Exercise
Before you reproduce the entries that follow, strip out any image they contain and keep the rest exact.

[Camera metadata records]
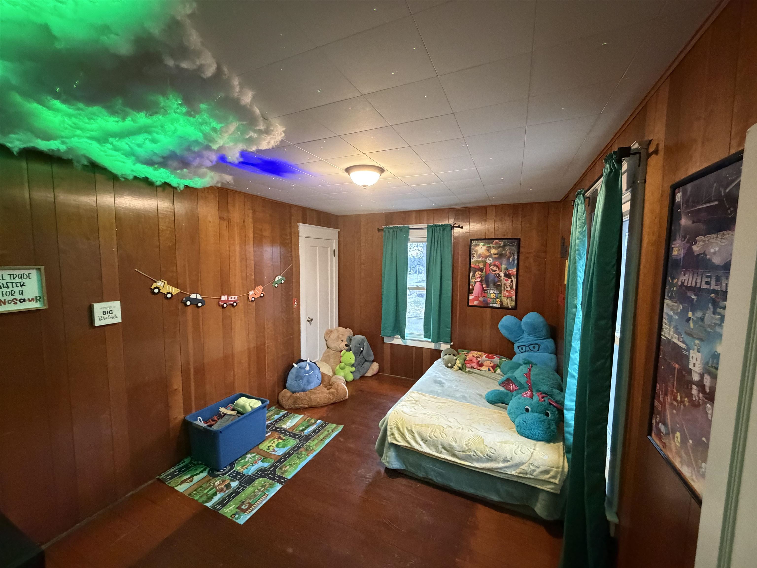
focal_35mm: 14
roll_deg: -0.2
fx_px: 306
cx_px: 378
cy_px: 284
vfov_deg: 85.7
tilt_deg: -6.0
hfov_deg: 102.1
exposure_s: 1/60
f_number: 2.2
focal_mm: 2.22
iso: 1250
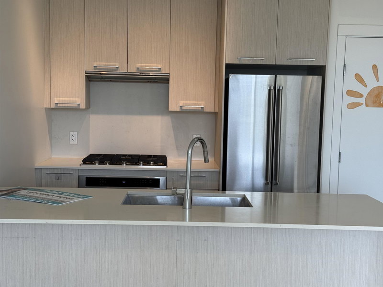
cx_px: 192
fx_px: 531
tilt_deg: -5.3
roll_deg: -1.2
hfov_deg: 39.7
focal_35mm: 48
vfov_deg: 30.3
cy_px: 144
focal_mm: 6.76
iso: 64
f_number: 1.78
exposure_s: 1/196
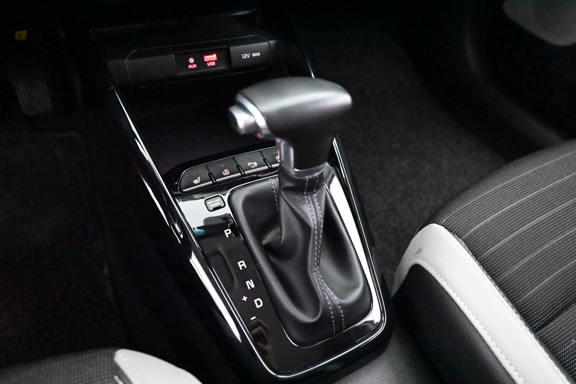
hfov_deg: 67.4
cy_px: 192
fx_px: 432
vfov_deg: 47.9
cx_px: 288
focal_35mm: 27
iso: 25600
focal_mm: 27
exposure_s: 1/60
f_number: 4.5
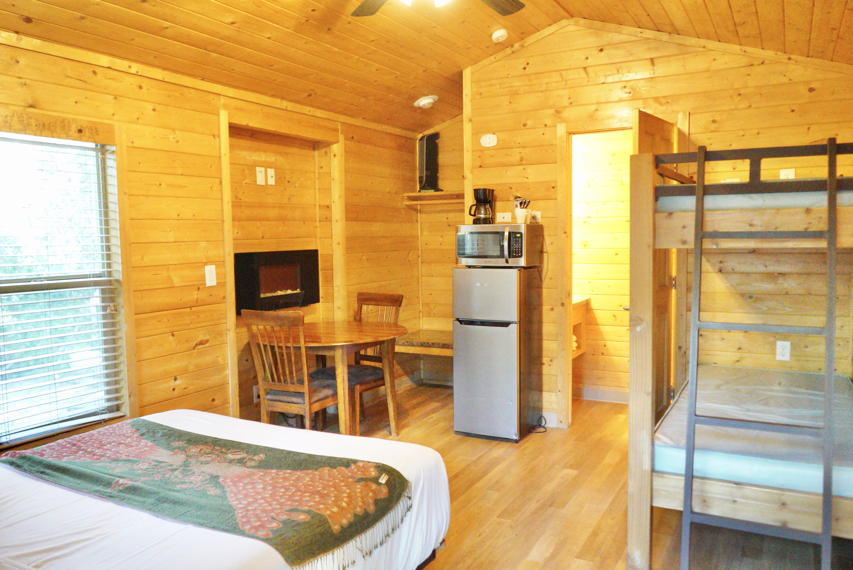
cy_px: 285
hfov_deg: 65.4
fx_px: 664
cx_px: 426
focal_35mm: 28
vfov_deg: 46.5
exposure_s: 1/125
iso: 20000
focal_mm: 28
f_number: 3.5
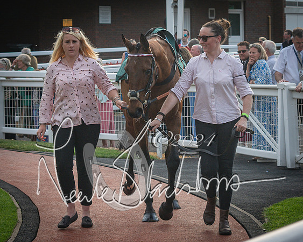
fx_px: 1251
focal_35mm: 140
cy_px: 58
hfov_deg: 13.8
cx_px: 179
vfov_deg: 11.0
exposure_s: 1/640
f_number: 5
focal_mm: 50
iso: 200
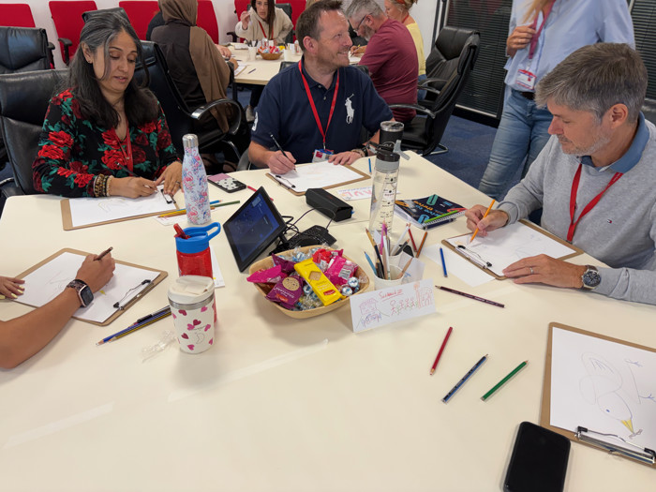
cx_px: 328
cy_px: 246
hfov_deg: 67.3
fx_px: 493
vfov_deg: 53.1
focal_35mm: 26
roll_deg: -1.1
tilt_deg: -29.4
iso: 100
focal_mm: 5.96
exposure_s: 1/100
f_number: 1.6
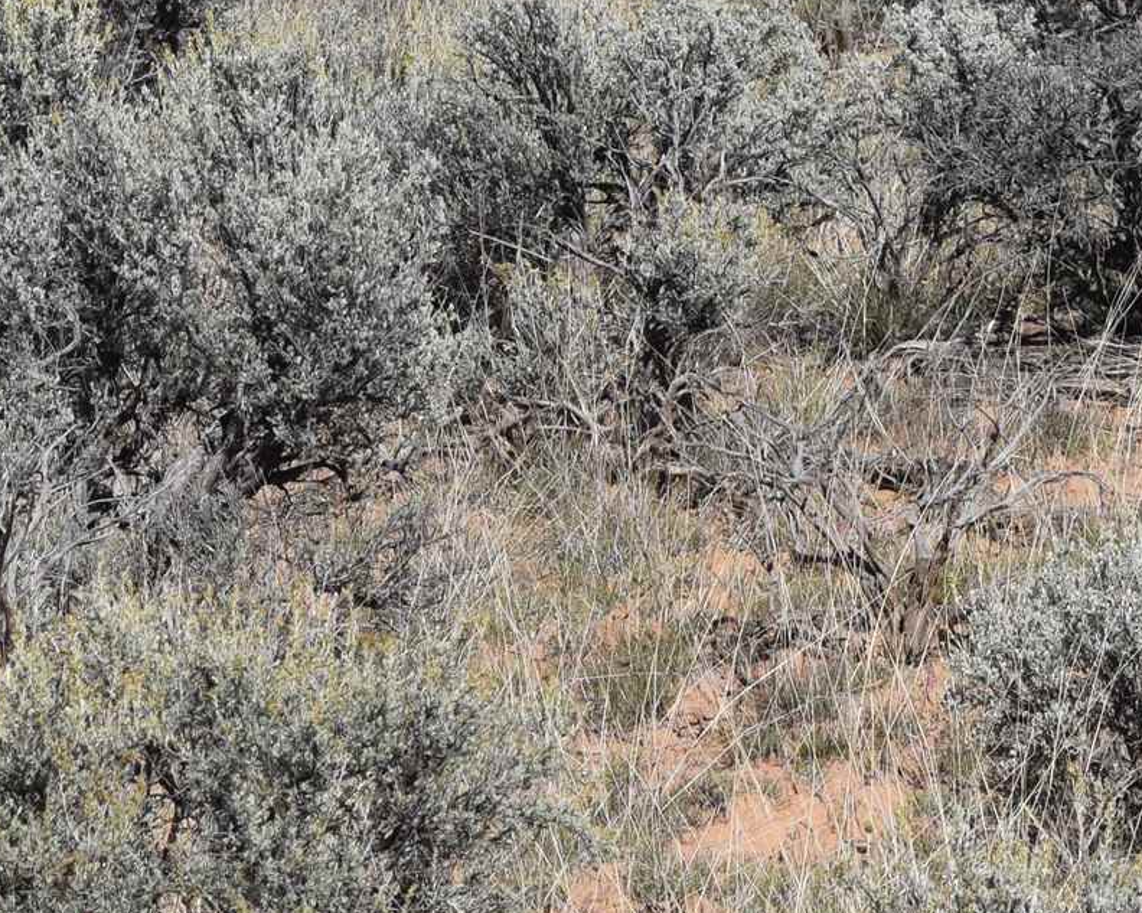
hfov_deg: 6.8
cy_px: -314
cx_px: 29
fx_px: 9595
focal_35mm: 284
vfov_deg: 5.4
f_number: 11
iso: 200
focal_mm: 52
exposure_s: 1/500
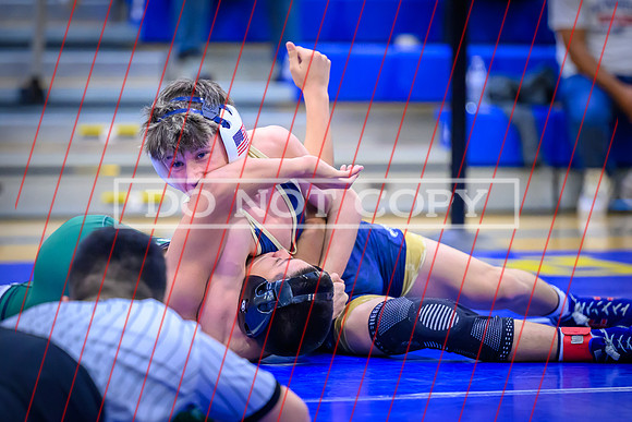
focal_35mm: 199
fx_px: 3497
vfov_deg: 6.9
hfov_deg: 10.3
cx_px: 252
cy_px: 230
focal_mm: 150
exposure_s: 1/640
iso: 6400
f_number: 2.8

Result for this exercise
focal_35mm: 14
roll_deg: -0.2
fx_px: 306
cx_px: 378
cy_px: 284
vfov_deg: 85.7
tilt_deg: -6.0
hfov_deg: 102.1
exposure_s: 1/60
f_number: 2.2
focal_mm: 2.22
iso: 1250
cx_px: 192
fx_px: 531
tilt_deg: -5.3
roll_deg: -1.2
hfov_deg: 39.7
focal_35mm: 48
vfov_deg: 30.3
cy_px: 144
focal_mm: 6.76
iso: 64
f_number: 1.78
exposure_s: 1/196
hfov_deg: 67.4
cy_px: 192
fx_px: 432
vfov_deg: 47.9
cx_px: 288
focal_35mm: 27
iso: 25600
focal_mm: 27
exposure_s: 1/60
f_number: 4.5
cy_px: 285
hfov_deg: 65.4
fx_px: 664
cx_px: 426
focal_35mm: 28
vfov_deg: 46.5
exposure_s: 1/125
iso: 20000
focal_mm: 28
f_number: 3.5
fx_px: 1251
focal_35mm: 140
cy_px: 58
hfov_deg: 13.8
cx_px: 179
vfov_deg: 11.0
exposure_s: 1/640
f_number: 5
focal_mm: 50
iso: 200
cx_px: 328
cy_px: 246
hfov_deg: 67.3
fx_px: 493
vfov_deg: 53.1
focal_35mm: 26
roll_deg: -1.1
tilt_deg: -29.4
iso: 100
focal_mm: 5.96
exposure_s: 1/100
f_number: 1.6
hfov_deg: 6.8
cy_px: -314
cx_px: 29
fx_px: 9595
focal_35mm: 284
vfov_deg: 5.4
f_number: 11
iso: 200
focal_mm: 52
exposure_s: 1/500
focal_35mm: 199
fx_px: 3497
vfov_deg: 6.9
hfov_deg: 10.3
cx_px: 252
cy_px: 230
focal_mm: 150
exposure_s: 1/640
iso: 6400
f_number: 2.8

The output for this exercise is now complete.